● Brief:
According to the passage on energy materials below, by how much does switching to wind, solar and battery machines increase, on average, the quantity of materials mined and processed per unit of energy delivered?

● Passage provided:
[Start of section]
First, it is indisputable, and it’s a good thing, that the world will use more wind and solar machines, and more electric cars. The reason for that, aside from policies encouraging all three, is anchored in the fact those technologies are all profoundly better than they were a decade or two ago and, given the magnitude of future global energy needs, more options are always better.

Second, it is equally indisputable that all energy machines are, necessarily, built and operated using materials that must be first extracted from the earth. Replacing hydrocarbons with wind, solar and battery-powered machines constitutes a significant shift in both the nature and quantities of those “energy materials.” It is a switch from using mainly liquids and gases to using solids. And it’s a switch that, on average, results in a ten-fold increase in the quantity of materials mined and processed per unit of energy delivered.

Third, the United States is today, and will be for the foreseeable future, a net importer of, either wind, solar and battery machines, or key components for them, or for most of the critical “energy minerals” needed to build them.

All these realities have implications for the baseline accounting of carbon dioxide emissions trends. These realities also have economic, geopolitical, environmental and even human rights implications. While the U.S. is essentially self-sufficient today in net hydrocarbon use, it is an importer of alternative energy materials and machines. This means that replacing the former, which supply 80 percent of America’s energy, with the latter would replace a large share of the GDP with imports.
[End of section]
● Extracted entries:
[Start of section]
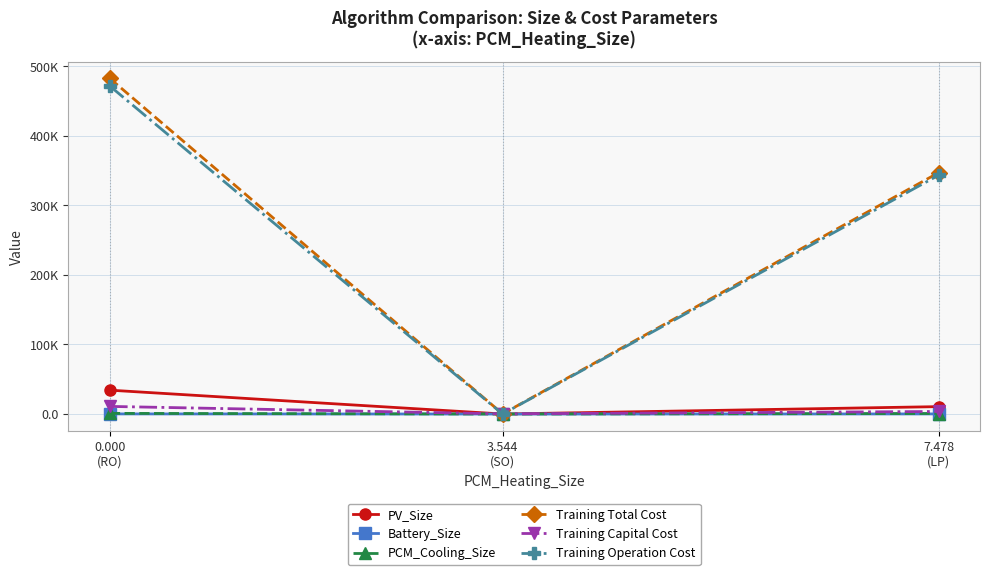

Reading right to left, transcribe all the data shown in this chart.

PV_Size: 10631.1	1.2	34315.6
Battery_Size: 132.0	0.0	164.9
PCM_Cooling_Size: 744.3	0.0	940.7
Training Total Cost: 347053.0	241.8	482611.0
Training Capital Cost: 3643.2	240.7	10951.2
Training Operation Cost: 343409.9	1.1	471659.8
[End of section]
● Result of the exercise:
It increases it ten-fold.